→ **INSTRUCTIONS**:
• 1. List every software program named in the passage on measuring cell cycle and apoptosis in U251 cells.
• 2. Continue the methods passage on measuring cell cycle and apoptosis in U251 cells from its last sentence.

→ **TEXT SEGMENT**:

Parental and transfected U251 cells in the log phase of growth were harvested and incubated with RNase at 37°C for 30 min. The cell nuclei were stained with propidium iodide for an additional 30 min. A total of 10,000 nuclei were analyzed by use of a FacsCalibur flow cytometer and the DNA histograms were generated by Modifit software (Becton-Dickinson, USA).

Measurement of apoptosis by annexin V and TUNEL staining

Annexin V-cy3-labeled Apoptosis Detection Kit 1 (Abcam, USA) was used for detection of apoptotic cells by flow cytometry as described previously [22]. Data were analyzed by use of Cell Quest software (Becton-Dickinson, USA). The extent of apoptosis in the tumor specimens of mouse models from the in-vivo study was evaluated by the TUNEL method using an in situ Cell Death Kit (Roche, USA). Cell nuclei were counterstained with Hoechst 33342, visualized by fluorescent microscopy, and analyzed by IPP5.1 (Olympus, Japan).

→ **DATA**:
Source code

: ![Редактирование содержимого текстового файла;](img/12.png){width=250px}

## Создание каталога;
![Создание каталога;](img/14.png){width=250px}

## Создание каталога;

→ **ANSWER SECTION**:
• 1. Modifit, Cell Quest, IPP5.1

• 2.
Three dimensional cell growth on Matrigel

Each well of a 24-well plate was precoated with 200 μl undiluted phenol-red free Matrigel (BD Biosciences, USA). Six hours after transfection with siRNA, cells were harvested, diluted to a concentration of 2 × 104 per well in 200 μl complete medium, mixed with 100 μl undiluted ice-cold Matrigel in the ratio 2:1 (v/v), and laid over the bottom layer. After gelling, complete culture medium was added and changed every 2–3 days. Cell morphology was assessed on day 14 by images captured at ×40 magnification.

Establishment of subcutaneous glioma model and treatment with siRNA targeting Notch1

Six-week-old female immune-deficient nude mice (BALB/C-nu) were purchased from the animal center of the Cancer Institute, Chinese Academy of Sciences, bred at the facility of laboratory animals, Tianjin Medical University, and housed in microisolator individually ventilated cages with water and food. All experiments were carried out according to the regulations and internal biosafety and bioethics guidelines of Tianjin Medical University and Tianjin Municipal Science and Technology Commission.

A subcutaneous U251 glioma xenograft model was established as described previously [22]. When the tumor size reached approximately 5 mm in diameter, the mice were randomly divided into three groups:

  1. 1.

    control group with tumors untreated;

  2. 2.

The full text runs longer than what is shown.